**TASK STATEMENT**: For this item, repeat the material exactly while omitting its pictures.

**DATA EXCERPT**:
○ ○ ○ ○ ○ ○ ○

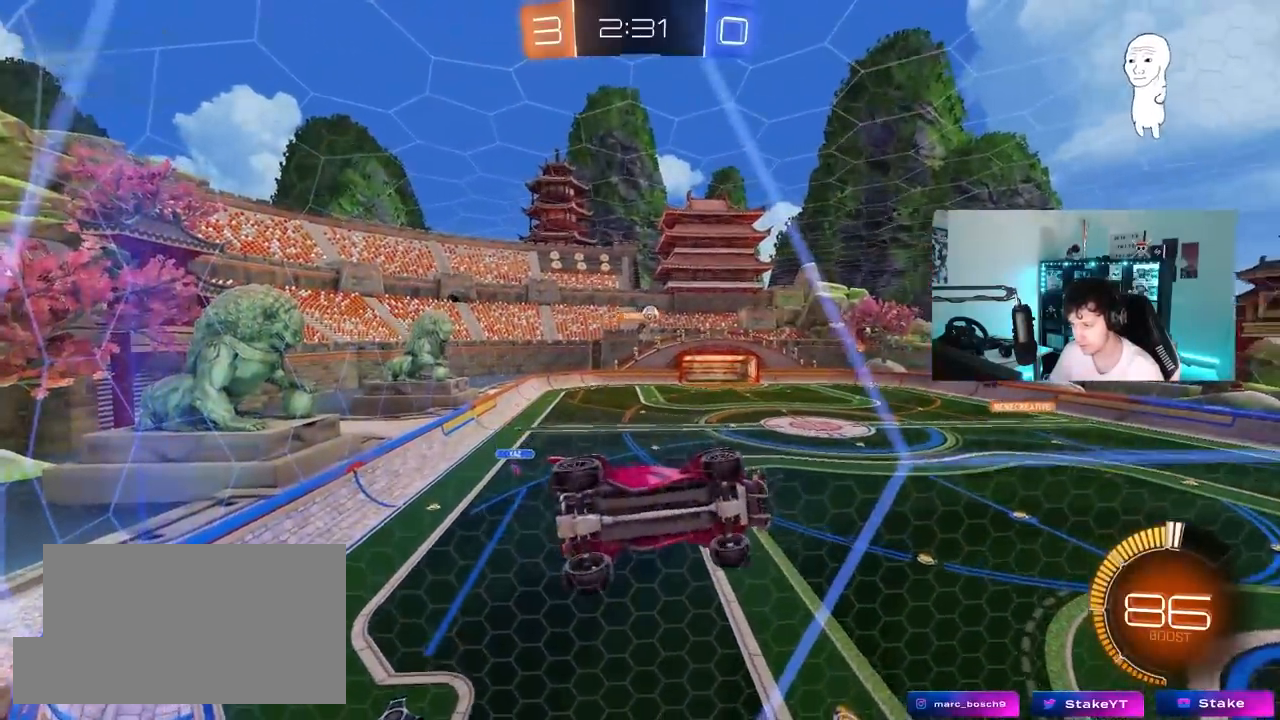
{"keys": ["w"], "mouse": [], "mouse_move": "still", "events": [[17, "d", "down"], [50, "w", "down"], [200, "d", "up"], [250, "a", "down"], [483, "a", "up"]]}
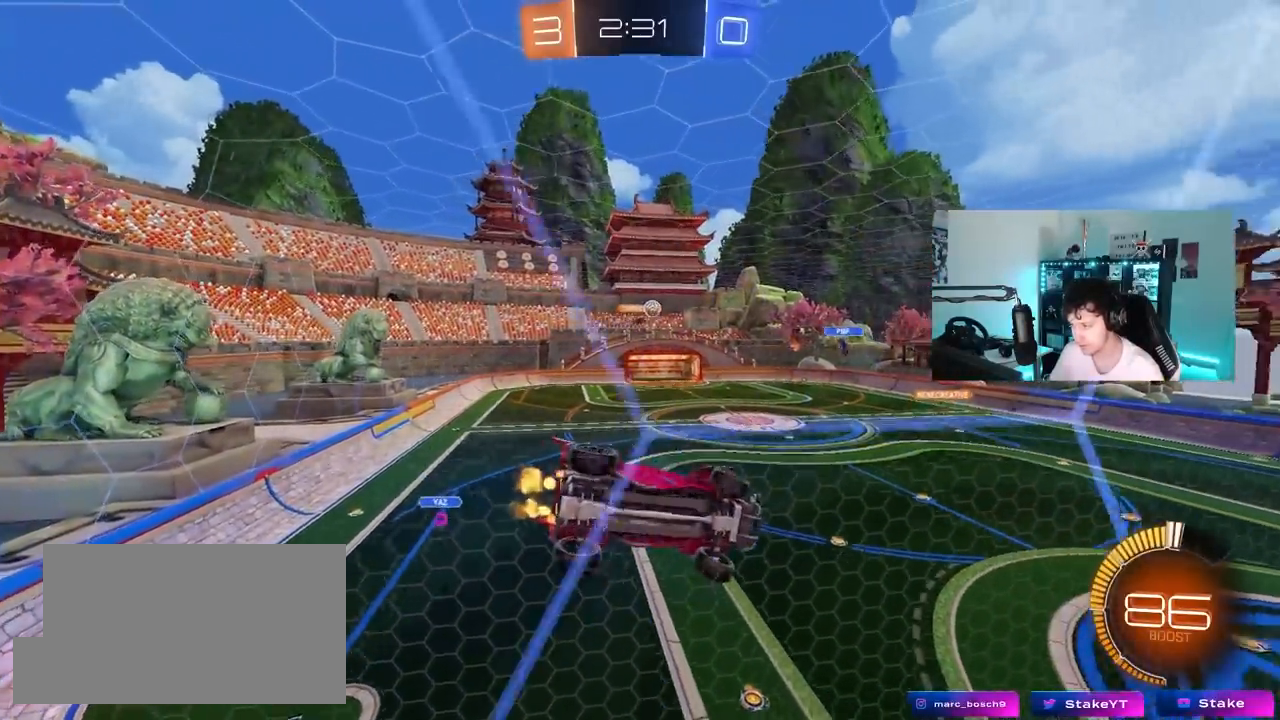
{"keys": ["a", "w"], "mouse": [], "mouse_move": "still", "events": [[33, "w", "up"], [167, "d", "down"], [267, "s", "down"], [300, "s", "up"], [450, "d", "up"], [450, "w", "down"], [500, "a", "down"]]}
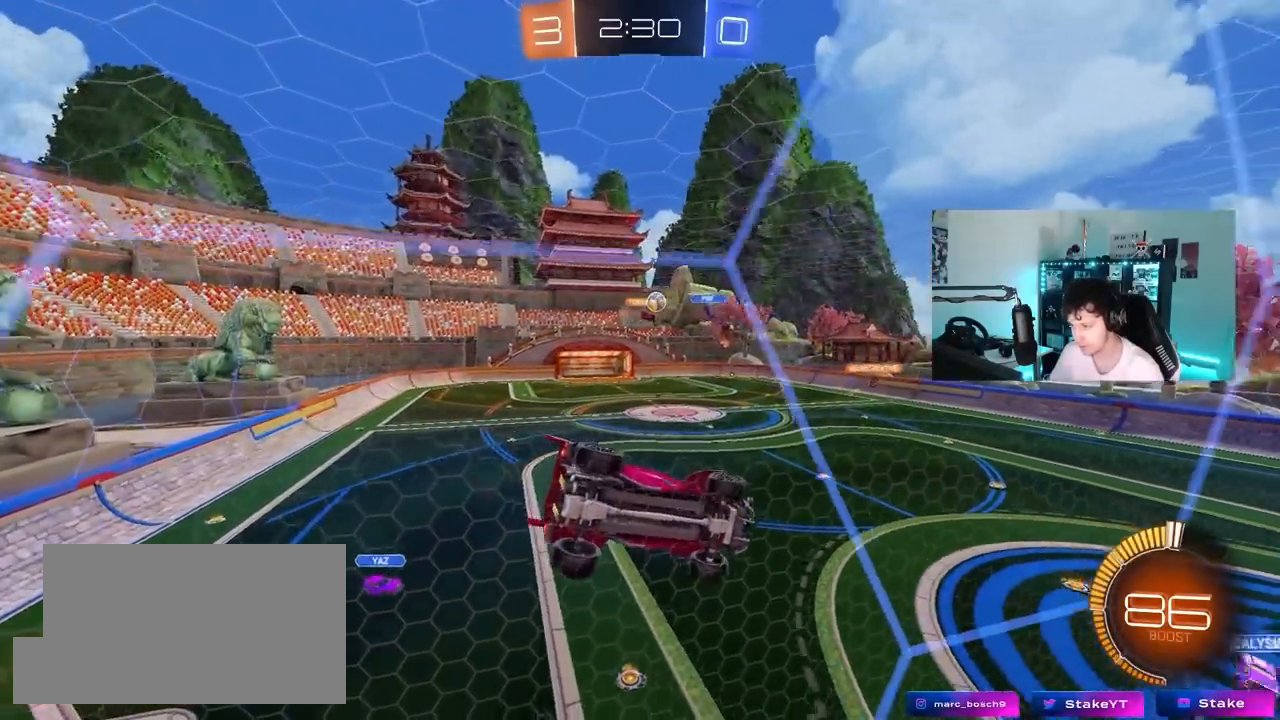
{"keys": ["s"], "mouse": ["right"], "mouse_move": "down-left", "events": [[183, "shift", "down"], [267, "shift", "up"], [367, "a", "up"], [417, "mouse_right", "down"], [417, "w", "up"], [467, "s", "down"]]}
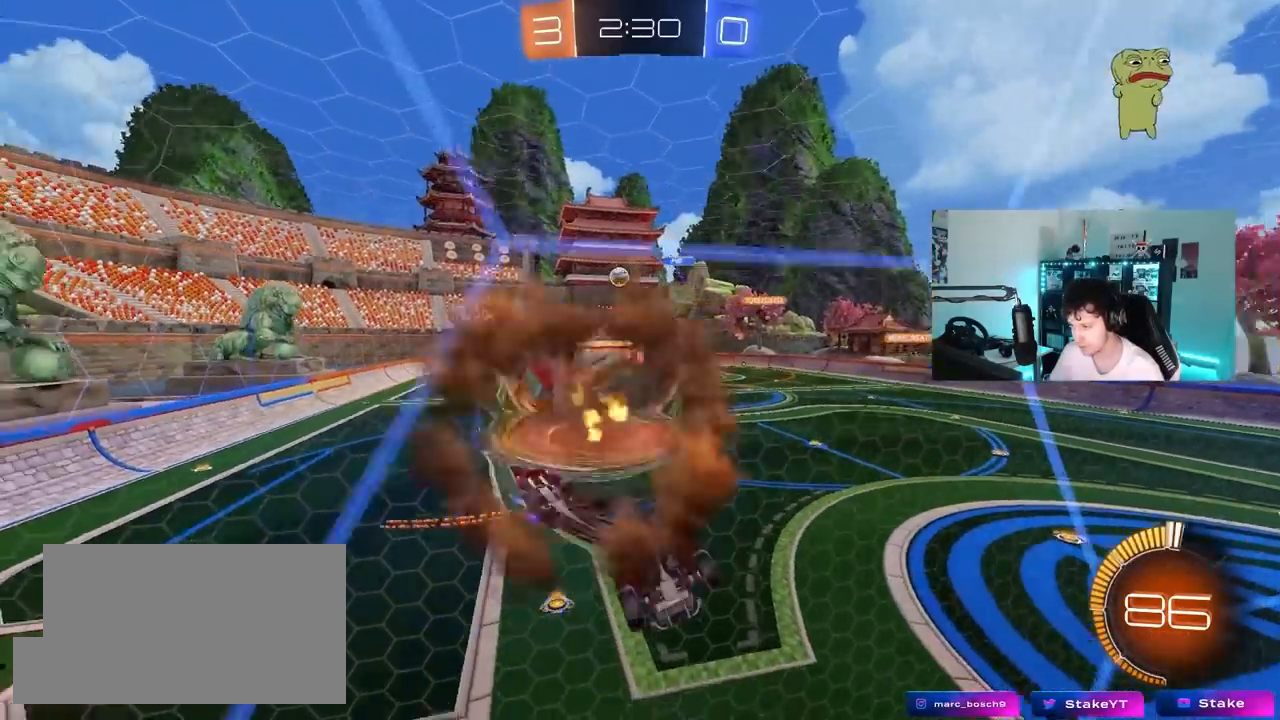
{"keys": [], "mouse": ["left"], "mouse_move": "still", "events": [[17, "d", "down"], [50, "shift", "down"], [200, "a", "down"], [200, "mouse_right", "up"], [200, "shift", "up"], [250, "d", "up"], [250, "mouse_left", "down"], [333, "s", "up"], [333, "shift", "down"], [383, "a", "up"], [433, "shift", "up"]]}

○ ○ ○ ○ ○ ○ ○

**EXERCISE SOLUTION**:
{"keys": ["w"], "mouse": [], "mouse_move": "still", "events": [[17, "d", "down"], [50, "w", "down"], [200, "d", "up"], [250, "a", "down"], [483, "a", "up"]]}
{"keys": ["a", "w"], "mouse": [], "mouse_move": "still", "events": [[33, "w", "up"], [167, "d", "down"], [267, "s", "down"], [300, "s", "up"], [450, "d", "up"], [450, "w", "down"], [500, "a", "down"]]}
{"keys": ["s"], "mouse": ["right"], "mouse_move": "down-left", "events": [[183, "shift", "down"], [267, "shift", "up"], [367, "a", "up"], [417, "mouse_right", "down"], [417, "w", "up"], [467, "s", "down"]]}
{"keys": [], "mouse": ["left"], "mouse_move": "still", "events": [[17, "d", "down"], [50, "shift", "down"], [200, "a", "down"], [200, "mouse_right", "up"], [200, "shift", "up"], [250, "d", "up"], [250, "mouse_left", "down"], [333, "s", "up"], [333, "shift", "down"], [383, "a", "up"], [433, "shift", "up"]]}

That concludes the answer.